▶ **WHAT YOU SHOULD DO**
State how many lines of the records contain the word "dengan". Give only the number.

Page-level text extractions
━━━━━━━━━━
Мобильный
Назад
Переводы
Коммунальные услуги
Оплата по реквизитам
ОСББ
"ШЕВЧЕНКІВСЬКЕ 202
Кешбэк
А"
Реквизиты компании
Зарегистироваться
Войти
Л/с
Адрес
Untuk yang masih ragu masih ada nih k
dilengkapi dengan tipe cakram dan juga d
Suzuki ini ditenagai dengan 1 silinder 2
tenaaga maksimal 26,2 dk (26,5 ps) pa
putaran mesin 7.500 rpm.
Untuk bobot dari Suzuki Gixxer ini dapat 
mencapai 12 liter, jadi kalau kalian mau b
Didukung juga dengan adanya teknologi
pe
━━━━━━━━━━
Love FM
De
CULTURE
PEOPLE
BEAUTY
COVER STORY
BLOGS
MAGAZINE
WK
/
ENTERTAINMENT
━━━━━━━━━━
▶ **YOUR RESPONSE**
3